> > Can you point out "jargon" in any of my posts?
>>
>> Yoshie
>
>Well, since I don't save your posts, I'll have to rely on the only one I
>have.
>
>"We have seen that the capitalistic mode of production thrust
>its way into a society of commodity-producers, of individual
>producers, whose social bond was the exchange of their products. But
>every society based upon the production of commodities has this
>peculiarity: that the producers have lost control over their own
>social inter-relations."
>
>Say this out loud to a guy sweeping floors or to a woman washing dishes. Or,
>for that matter, to a person toiling at a computer for a large company. What
>do you suppose they'd say in response? Might the word "Huh?" be muttered?
>
>Many of your posts contain the type of jargon quoted above (either written
>by you or by someone else). You obviously exist in an orbit where it is
>understood. And, as kelley reminded me, this is such a place. My only
>question is, Does this jargon relate to the everyday lives of average
>people? Or is LBO Talk simply an intellectual circle jerk?

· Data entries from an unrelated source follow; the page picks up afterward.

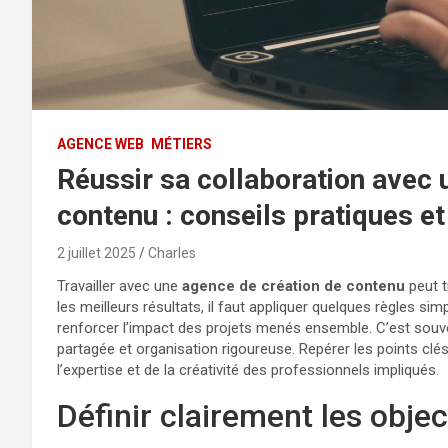
AGENCE WEB
MÉTIERS
Réussir sa collaboration avec 
contenu : conseils pratiques e
2 juillet 2025
Charles
Travailler avec une
agence de création de contenu
peut t
les meilleurs résultats, il faut appliquer quelques règles simp
renforcer l’impact des projets menés ensemble. C’est souven
partagée et organisation rigoureuse. Repérer les points clés 
l’expertise et de la créativité des professionnels impliqués.
Définir clairement les objec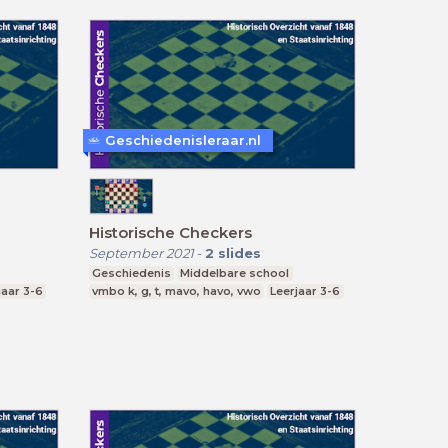
Geschiedenisleraar.nl
Historische Checkers
September 2021
-
2
slides
Geschiedenis
Middelbare school
jaar 3-6
vmbo k, g, t, mavo, havo, vwo
Leerjaar 3-6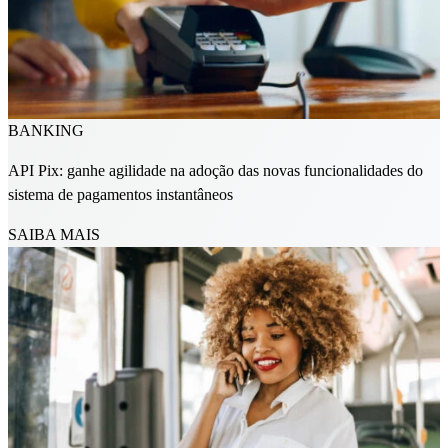
BANKING
API Pix: ganhe agilidade na adoção das novas funcionalidades do
sistema de pagamentos instantâneos
SAIBA MAIS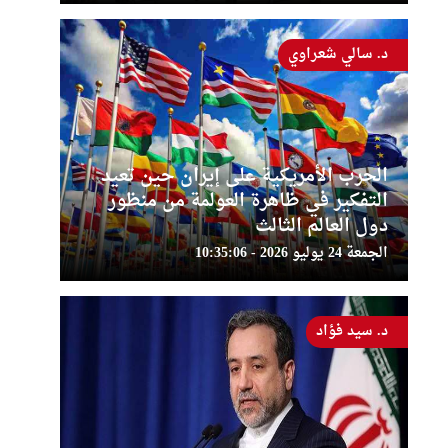
د. سالي شعراوي
الحرب الأمريكية على إيران حين تعيد
التفكير في ظاهرة العولمة من منظور
دول العالم الثالث
الجمعة 24 يوليو 2026 - 10:35:06
د. سيد فؤاد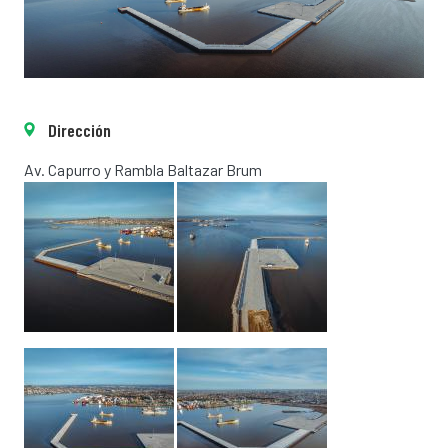
Dirección
Av. Capurro y Rambla Baltazar Brum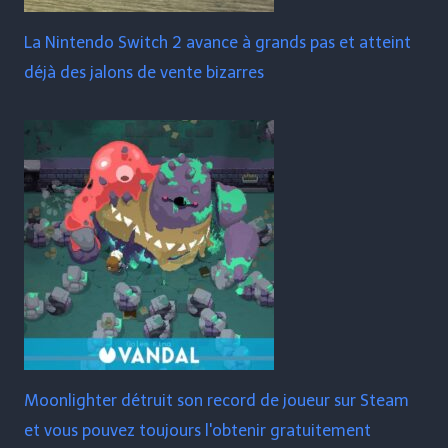
La Nintendo Switch 2 avance à grands pas et atteint
déjà des jalons de vente bizarres
Moonlighter détruit son record de joueur sur Steam
et vous pouvez toujours l'obtenir gratuitement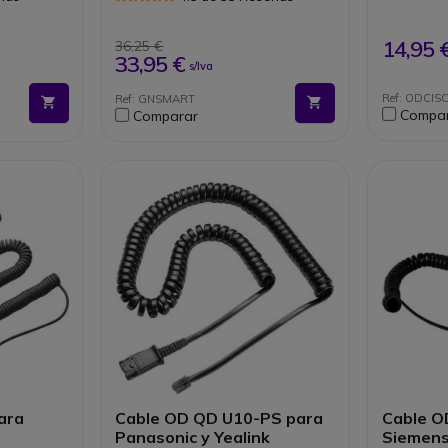
culares
que puedas desconectar tu
auricular del teléfono sin
cortar tu conversación.
14,95 
36,25 €
33,95 €
s/Iva
Ref: ODCIS
Ref: GNSMART
Compa
Comparar
ara
Cable OD QD U10-PS para
Cable O
Panasonic y Yealink
Siemens,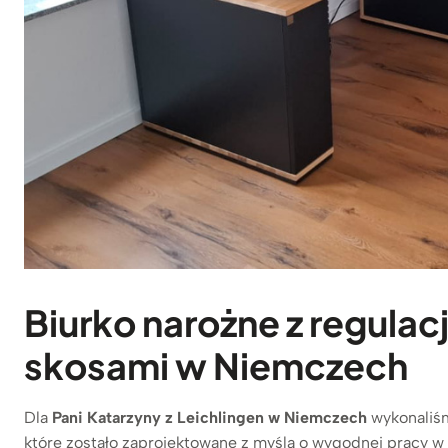
Biurko narożne z regulac
skosami w Niemczech
Dla
Pani Katarzyny z Leichlingen w Niemczech
wykonali
które zostało zaprojektowane z myślą o wygodnej pracy w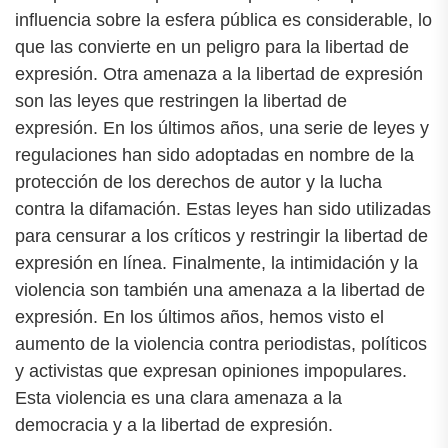
influencia sobre la esfera pública es considerable, lo
que las convierte en un peligro para la libertad de
expresión. Otra amenaza a la libertad de expresión
son las leyes que restringen la libertad de
expresión. En los últimos años, una serie de leyes y
regulaciones han sido adoptadas en nombre de la
protección de los derechos de autor y la lucha
contra la difamación. Estas leyes han sido utilizadas
para censurar a los críticos y restringir la libertad de
expresión en línea. Finalmente, la intimidación y la
violencia son también una amenaza a la libertad de
expresión. En los últimos años, hemos visto el
aumento de la violencia contra periodistas, políticos
y activistas que expresan opiniones impopulares.
Esta violencia es una clara amenaza a la
democracia y a la libertad de expresión.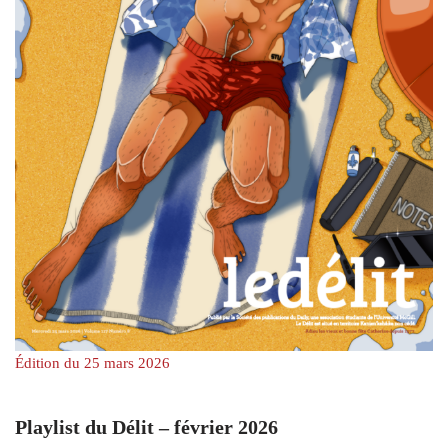
Édition du 25 mars 2026
Playlist du Délit – février 2026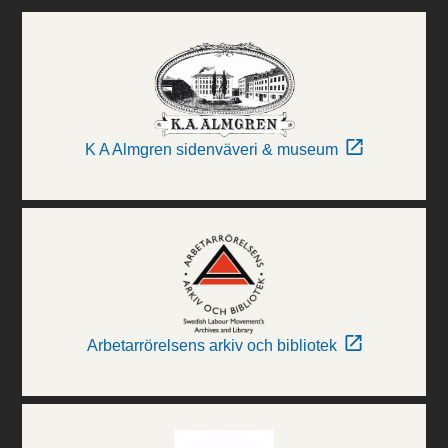
K A Almgren sidenväveri & museum
Arbetarrörelsens arkiv och bibliotek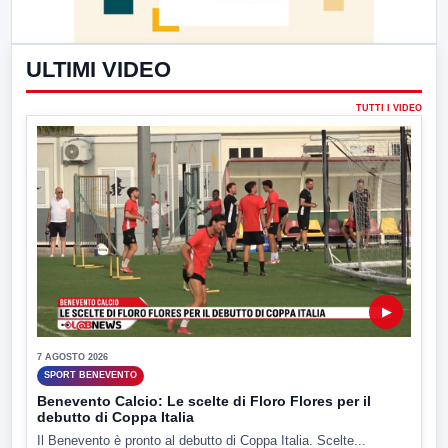
ULTIMI VIDEO
TUTTI I VIDEO
▶
7 AGOSTO 2026
SPORT BENEVENTO
Benevento Calcio: Le scelte di Floro Flores per il
debutto di Coppa Italia
Il Benevento è pronto al debutto di Coppa Italia. Scelte...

Does everything have to "relate to the everyday lives of average people"? Since when did that become the measure of all discourse? How much does a biography of Michael O'Donoghue relate to the everyday lives of average people? A lot of ordinary folks might find him disturbing, weird, or repulsive.
There's a lot of nonsense in "common sense"; what seems simple and obvious often depends on a lot of inherited and unexamined ideology. Challenging that takes time and makes people uncomfortable, but you could never have any kind of seriously radical agenda without challenging it. So there's something deeply conservative about calls to simplicity.